# Données fournies

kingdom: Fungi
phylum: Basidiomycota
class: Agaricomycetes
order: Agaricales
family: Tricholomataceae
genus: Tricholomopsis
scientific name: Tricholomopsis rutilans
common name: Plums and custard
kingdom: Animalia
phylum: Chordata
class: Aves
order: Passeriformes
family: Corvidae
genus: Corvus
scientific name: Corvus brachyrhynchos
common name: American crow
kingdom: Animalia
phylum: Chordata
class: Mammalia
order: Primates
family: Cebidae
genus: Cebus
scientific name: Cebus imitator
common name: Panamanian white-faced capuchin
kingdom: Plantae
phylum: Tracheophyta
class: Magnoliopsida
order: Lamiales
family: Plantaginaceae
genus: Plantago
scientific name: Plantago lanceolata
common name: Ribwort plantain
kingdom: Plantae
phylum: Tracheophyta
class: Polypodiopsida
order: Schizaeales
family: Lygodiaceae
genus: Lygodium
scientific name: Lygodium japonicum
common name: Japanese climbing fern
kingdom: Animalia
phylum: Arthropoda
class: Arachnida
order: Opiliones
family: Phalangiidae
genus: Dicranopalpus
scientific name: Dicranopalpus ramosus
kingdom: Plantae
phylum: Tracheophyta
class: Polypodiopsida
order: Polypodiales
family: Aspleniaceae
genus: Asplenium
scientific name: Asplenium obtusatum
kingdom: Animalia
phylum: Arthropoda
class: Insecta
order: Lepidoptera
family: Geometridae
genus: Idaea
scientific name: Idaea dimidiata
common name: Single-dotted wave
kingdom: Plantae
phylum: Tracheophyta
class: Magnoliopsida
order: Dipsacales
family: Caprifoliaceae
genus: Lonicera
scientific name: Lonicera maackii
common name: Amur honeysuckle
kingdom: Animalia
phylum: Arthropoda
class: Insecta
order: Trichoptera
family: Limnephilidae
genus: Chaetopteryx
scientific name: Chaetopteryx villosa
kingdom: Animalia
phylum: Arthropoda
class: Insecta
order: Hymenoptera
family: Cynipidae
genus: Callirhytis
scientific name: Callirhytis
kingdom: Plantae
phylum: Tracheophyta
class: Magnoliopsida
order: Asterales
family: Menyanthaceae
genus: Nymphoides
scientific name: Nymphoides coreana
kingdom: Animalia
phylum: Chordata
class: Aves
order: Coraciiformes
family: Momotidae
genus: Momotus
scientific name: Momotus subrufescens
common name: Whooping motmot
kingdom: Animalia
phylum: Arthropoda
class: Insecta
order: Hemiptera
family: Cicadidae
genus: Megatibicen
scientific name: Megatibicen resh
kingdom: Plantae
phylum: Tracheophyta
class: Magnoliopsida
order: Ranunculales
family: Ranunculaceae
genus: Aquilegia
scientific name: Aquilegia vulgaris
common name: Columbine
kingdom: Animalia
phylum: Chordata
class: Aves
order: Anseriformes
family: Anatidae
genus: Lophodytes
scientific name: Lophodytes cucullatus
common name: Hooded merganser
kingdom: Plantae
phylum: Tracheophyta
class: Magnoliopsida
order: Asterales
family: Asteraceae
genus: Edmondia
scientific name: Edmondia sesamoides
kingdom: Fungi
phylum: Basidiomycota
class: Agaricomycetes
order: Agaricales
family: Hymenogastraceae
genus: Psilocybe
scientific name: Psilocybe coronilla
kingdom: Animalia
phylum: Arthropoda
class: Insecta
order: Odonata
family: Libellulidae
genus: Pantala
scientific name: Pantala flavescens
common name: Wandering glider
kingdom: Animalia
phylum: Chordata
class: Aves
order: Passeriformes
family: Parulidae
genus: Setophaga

# Travail demandé
Pouvez-vous mettre toutes les lignes des enregistrements ci-dessus sous forme de liste JSON de chaînes, à raison d'une chaîne par ligne et sans les lignes vides ?

# Résultat
[
  "kingdom: Fungi",
  "phylum: Basidiomycota",
  "class: Agaricomycetes",
  "order: Agaricales",
  "family: Tricholomataceae",
  "genus: Tricholomopsis",
  "scientific name: Tricholomopsis rutilans",
  "common name: Plums and custard",
  "kingdom: Animalia",
  "phylum: Chordata",
  "class: Aves",
  "order: Passeriformes",
  "family: Corvidae",
  "genus: Corvus",
  "scientific name: Corvus brachyrhynchos",
  "common name: American crow",
  "kingdom: Animalia",
  "phylum: Chordata",
  "class: Mammalia",
  "order: Primates",
  "family: Cebidae",
  "genus: Cebus",
  "scientific name: Cebus imitator",
  "common name: Panamanian white-faced capuchin",
  "kingdom: Plantae",
  "phylum: Tracheophyta",
  "class: Magnoliopsida",
  "order: Lamiales",
  "family: Plantaginaceae",
  "genus: Plantago",
  "scientific name: Plantago lanceolata",
  "common name: Ribwort plantain",
  "kingdom: Plantae",
  "phylum: Tracheophyta",
  "class: Polypodiopsida",
  "order: Schizaeales",
  "family: Lygodiaceae",
  "genus: Lygodium",
  "scientific name: Lygodium japonicum",
  "common name: Japanese climbing fern",
  "kingdom: Animalia",
  "phylum: Arthropoda",
  "class: Arachnida",
  "order: Opiliones",
  "family: Phalangiidae",
  "genus: Dicranopalpus",
  "scientific name: Dicranopalpus ramosus",
  "kingdom: Plantae",
  "phylum: Tracheophyta",
  "class: Polypodiopsida",
  "order: Polypodiales",
  "family: Aspleniaceae",
  "genus: Asplenium",
  "scientific name: Asplenium obtusatum",
  "kingdom: Animalia",
  "phylum: Arthropoda",
  "class: Insecta",
  "order: Lepidoptera",
  "family: Geometridae",
  "genus: Idaea",
  "scientific name: Idaea dimidiata",
  "common name: Single-dotted wave",
  "kingdom: Plantae",
  "phylum: Tracheophyta",
  "class: Magnoliopsida",
  "order: Dipsacales",
  "family: Caprifoliaceae",
  "genus: Lonicera",
  "scientific name: Lonicera maackii",
  "common name: Amur honeysuckle",
  "kingdom: Animalia",
  "phylum: Arthropoda",
  "class: Insecta",
  "order: Trichoptera",
  "family: Limnephilidae",
  "genus: Chaetopteryx",
  "scientific name: Chaetopteryx villosa",
  "kingdom: Animalia",
  "phylum: Arthropoda",
  "class: Insecta",
  "order: Hymenoptera",
  "family: Cynipidae",
  "genus: Callirhytis",
  "scientific name: Callirhytis",
  "kingdom: Plantae",
  "phylum: Tracheophyta",
  "class: Magnoliopsida",
  "order: Asterales",
  "family: Menyanthaceae",
  "genus: Nymphoides",
  "scientific name: Nymphoides coreana",
  "kingdom: Animalia",
  "phylum: Chordata",
  "class: Aves",
  "order: Coraciiformes",
  "family: Momotidae",
  "genus: Momotus",
  "scientific name: Momotus subrufescens",
  "common name: Whooping motmot",
  "kingdom: Animalia",
  "phylum: Arthropoda",
  "class: Insecta",
  "order: Hemiptera",
  "family: Cicadidae",
  "genus: Megatibicen",
  "scientific name: Megatibicen resh",
  "kingdom: Plantae",
  "phylum: Tracheophyta",
  "class: Magnoliopsida",
  "order: Ranunculales",
  "family: Ranunculaceae",
  "genus: Aquilegia",
  "scientific name: Aquilegia vulgaris",
  "common name: Columbine",
  "kingdom: Animalia",
  "phylum: Chordata",
  "class: Aves",
  "order: Anseriformes",
  "family: Anatidae",
  "genus: Lophodytes",
  "scientific name: Lophodytes cucullatus",
  "common name: Hooded merganser",
  "kingdom: Plantae",
  "phylum: Tracheophyta",
  "class: Magnoliopsida",
  "order: Asterales",
  "family: Asteraceae",
  "genus: Edmondia",
  "scientific name: Edmondia sesamoides",
  "kingdom: Fungi",
  "phylum: Basidiomycota",
  "class: Agaricomycetes",
  "order: Agaricales",
  "family: Hymenogastraceae",
  "genus: Psilocybe",
  "scientific name: Psilocybe coronilla",
  "kingdom: Animalia",
  "phylum: Arthropoda",
  "class: Insecta",
  "order: Odonata",
  "family: Libellulidae",
  "genus: Pantala",
  "scientific name: Pantala flavescens",
  "common name: Wandering glider",
  "kingdom: Animalia",
  "phylum: Chordata",
  "class: Aves",
  "order: Passeriformes",
  "family: Parulidae",
  "genus: Setophaga"
]